Risk assessment of using off-label morphine sulfate in a population-based retrospective cohort of opioid-dependent patients.

Abstract

Several addictovigilance studies have described the off-label use of morphine sulfate (MS) for nonchronic pain in opioid use disorder (OUD) patients as an alternative to conventional opioid substitution treatments (OSTs). This study primarily sought to compare the incidence of unintentional opioid-related overdose in the year following the prescription initiation in off-label MS users, compared to OST-maintained patients.
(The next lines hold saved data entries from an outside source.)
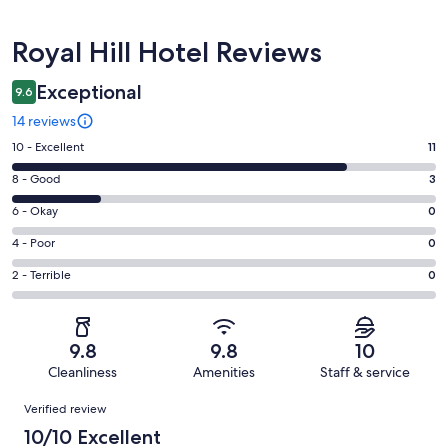
Reviews
Royal Hill Hotel Reviews
Exceptional
9.6
14 reviews
Rating
10 - Excellent
11
10
Rating
8 - Good
3
-
8
Excellent.
Rating
6 - Okay
0
-
11
6
Good.
Rating
4 - Poor
0
out
-
3
4
of
Okay.
Rating
2 - Terrible
0
out
-
14
0
2
of
Poor.
reviews
out
-
14
0
of
Terrible.
reviews
out
9.8
9.8
10
14
0
of
Cleanliness
Amenities
Staff & service
reviews
out
14
Reviews
of
Verified review
reviews
14
10/10 Excellent
reviews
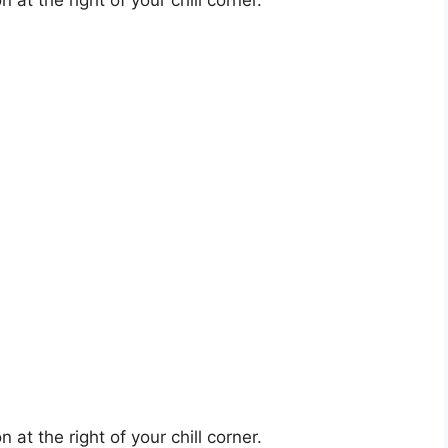
at the right of your chill corner.
at the right of your chill corner.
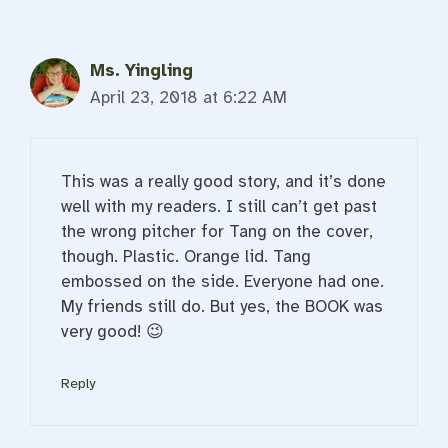
Ms. Yingling
April 23, 2018 at 6:22 AM
This was a really good story, and it’s done
well with my readers. I still can’t get past
the wrong pitcher for Tang on the cover,
though. Plastic. Orange lid. Tang
embossed on the side. Everyone had one.
My friends still do. But yes, the BOOK was
very good! 😉
Reply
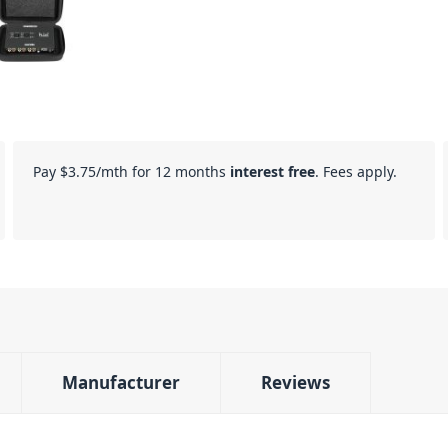
Pay
$3.75
/mth for 12 months
interest free
. Fees apply.
Manufacturer
Reviews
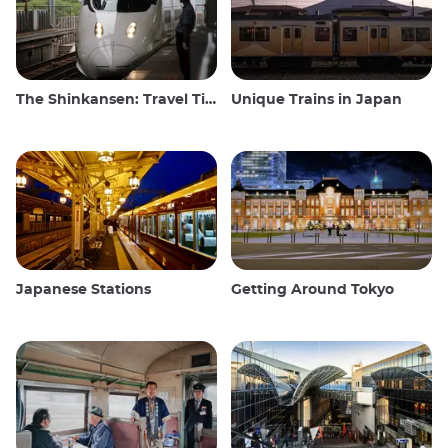
The Shinkansen: Travel Tips for the Japanese Bullet Train
Unique Trains in Japan
Japanese Stations
Getting Around Tokyo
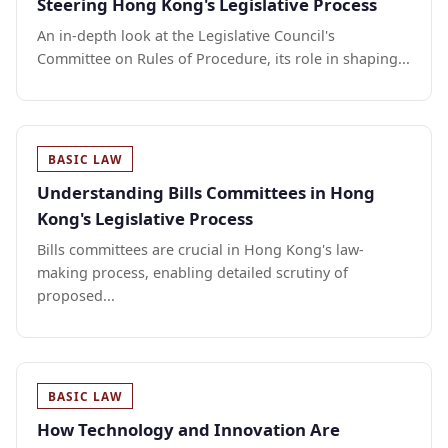
Steering Hong Kong's Legislative Process
An in-depth look at the Legislative Council's
Committee on Rules of Procedure, its role in shaping...
BASIC LAW
Understanding Bills Committees in Hong
Kong's Legislative Process
Bills committees are crucial in Hong Kong's law-
making process, enabling detailed scrutiny of
proposed...
BASIC LAW
How Technology and Innovation Are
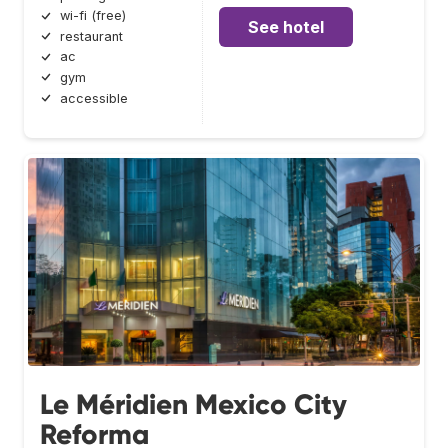
wi-fi (free)
See hotel
restaurant
ac
gym
accessible
Le Méridien Mexico City
Reforma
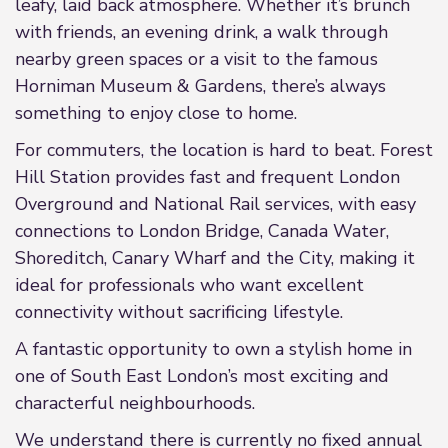
leafy, laid back atmosphere. Whether it’s brunch
with friends, an evening drink, a walk through
nearby green spaces or a visit to the famous
Horniman Museum & Gardens, there’s always
something to enjoy close to home.
For commuters, the location is hard to beat. Forest
Hill Station provides fast and frequent London
Overground and National Rail services, with easy
connections to London Bridge, Canada Water,
Shoreditch, Canary Wharf and the City, making it
ideal for professionals who want excellent
connectivity without sacrificing lifestyle.
A fantastic opportunity to own a stylish home in
one of South East London’s most exciting and
characterful neighbourhoods.
We understand there is currently no fixed annual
Sequential cohorts of OUD patients who were regularly dispensed MS, buprenorphine, or methadone, between 1 April 2012 and 31 December 2014, were retrospectively identified using the French nationwide healthcare data system. The incidence of overdoses, deaths, doctor shopping, and complications of a viral, bacterial or thrombotic nature, was compared using the Cox regression method. Overall, 1075, 20834 and 9778 OUD patients without chronic-pain were included in the MS, buprenorphine, and methadone cohorts, respectively. Overdose incidence was 3.8 (P<.01 [95% confidence interval (CI): 2.1-6.8]) and 2.0 (P=.02 [95%CI: 1.1-3.6]) higher in the MS cohort vs buprenorphine and methadone, respectively. Death incidence was 9.1 (P < .01 [95%CI: 3.2-25.9]) and 3.9 (P < .01 [95%CI: 1.4-10.7]) higher in the MS cohort vs buprenorphine and methadone, respectively. The incidences of other associated risks were significantly higher in the MS group vs OSTs, except for hepatitis C viral infection and thrombotic complications. This first French comprehensive nationwide study reveals increasing overdose, death, bacterial infection, abuse and diversion risks when off-label MS is initiated as alternative to OST. These results question the relevance of prescribing MS as a safe opioid maintenance treatment, considering its health risk profile.